── DOCUMENT TEXT ──

Detail of "Deciding?", oil painting on canvas,  1951, (click for full view)   

A year after I graduated from the Art Institute of Pittsburgh (1949) the U.S. was  engaged in military conflict with North Korea and I was of draft age. The tragedies of World War II were still fresh in my mind, especially that of my older brother George who had been blown up in a half track in Germany in the last  throes of the war. Such memories fueled my interest in a way of life withdrawn from the turmoil of war. Through the influence of another older brother, Bernard, I began reading about the history of western monasticism.

Bernard had committed  himself to monastic life a couple years earlier. My weekend visits with him at the St Vincent monastery deepened my interest. But it was Thomas Merton's popular Seven Storey Mountain that captured my imagination and drew me to romantic notions of a cloistered life. On my 21st Birthday in 1950, I entered a scholastic program at St. Vincent as my first step to becoming a fully committed Benedictine monk and a priest. My interest in monasticism  intensified as I learned more about Benedictine traditions associated with art and spirituality. The painting above was made during the time when I pondered whether I could or would make the leap to to take vows and enter my Novitiate year.  I entered the Novitiate in 1952.

Picture of US 9th Armored Division halftracks advancing through Engers, Germany, on  March 27, 1945. Four days later, George's halftrack, similar to this one, was hit with a rocket and George was killed.
Thomas Merton as a Cisterian Monk (1915–1968).  His autobiography, Seven Story Mountain, first published in 1948 sold over 600,000 hard cover copies.  Several colleagues, who were about my age and had entered monastic life then, had also been influenced by Merton's book.  This increase in vocations suggests  that our experience of WW II, the war in Korea and anxiety over the emerging cold war had set the climate for this surge.

Those years were filled with enthusiasm and a sense of adventure as I found satisfaction in the study of language, philosophy, spirituality and theology.  None of these studies ever settled definitively all the disturbing questions I had pertaining to my experience of "Faith".  Underneath my enthusiastic commitment there lurked, to some degree, a "doubting Thomas" within myself.  My "doubting self" faded in the presence of the learning and strong spirituality I found in several of the older monks.  This was especially true of teachers and mentors like Demetrius Dumm, Ildephonse Wortman and Rembert Weakland. Their depth of experience, breadth of knowledge and peaceful demeanor drew me deeper into the life. Yet, in hindsight,  I wonder if I wasn't, from the beginning, on an inevitable course that would lead me eventually to leave this way of life.

───
── SUPPLIED INFORMATION ──

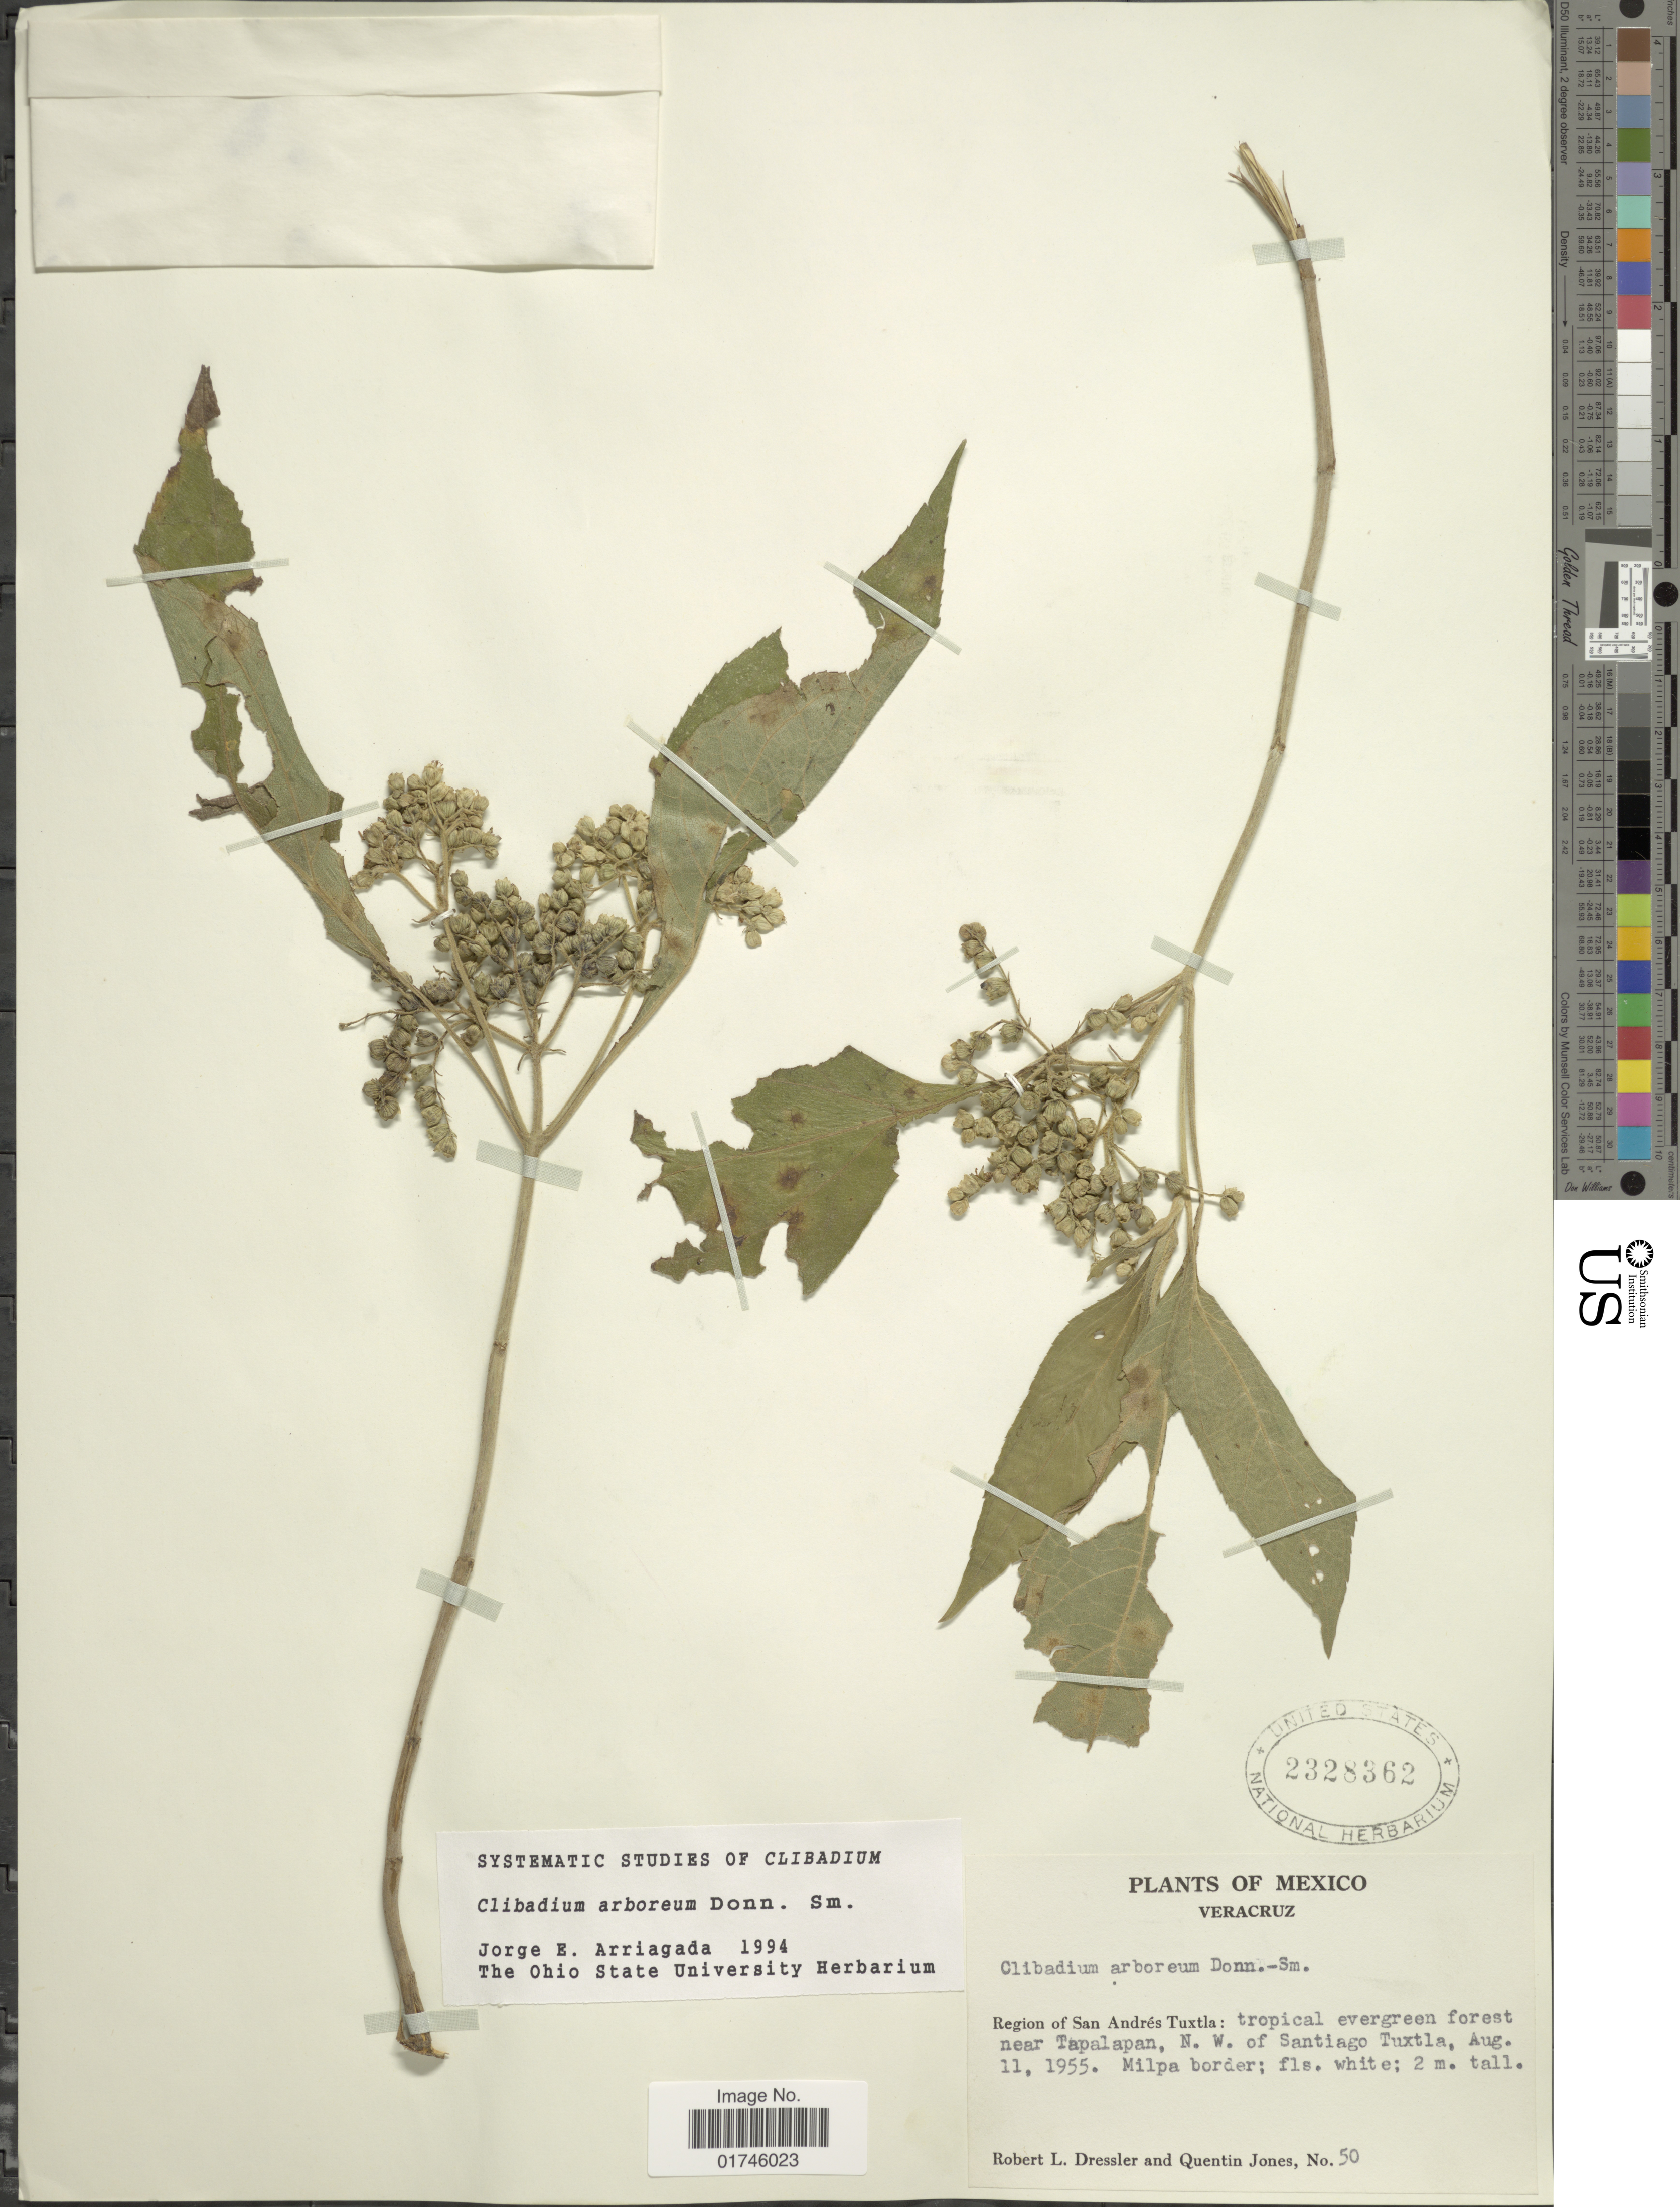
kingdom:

───

▸ **WHAT THIS TASK INVOLVES**:
Please write what comes next in the account of entering monastic life, picking up after its final sentence. The listing is separate from the account of entering monastic life.

▸ **WRITTEN REPLY**:
 

Crucifix. clay & painted wood

1962 (14" by 14")

I created this work  while  I was in residence at St. Michael's Rectory on West 34th St. in New York where I had a studio space. The Abbot had sent me there to pursue further studies in art history, theory and practice. 

The crucifix above exemplifies the marriage of my life and my art during my monastic period.  This work presents a suffering body as a twisted form fashioned in red clay mounted on a cross. The cross, painted white with colorful geometric forms complements the form it supports.   Human suffering is represented by the clay form while the white cross stands for transformation or resurrection. The process of human suffering is viewed also as a process of transformation like two sides of the same coin.  My "New City" paintings symbolized human passion and transformation in a similar way.    My art in the 1960's grew from a view of our life's journey as a transforming process through the "vale of tears" to the "New City", the New Jerusalem, the promised land, life after death. 

New City, Summer, 1968 (4 ft by 4 ft)
Crayon and acrylic on industrial grade plywood,  wire brushed to reveal grain, primed with white gesso. Click image for detail.

Spontaneously drawn crayon markings on large stained fields share the same picture space with carefully sized geometric forms. Each paired form is divided with approximate golden section ratios and painted with color contrasts based on spectrum distances echoing a similar ratio.  The marriage of these form oppositions, as in the crucifix above,  represented my belief then in life's journey as a transforming process that ultimately resolves conflict and suffering in the New City, the New Jerusalem.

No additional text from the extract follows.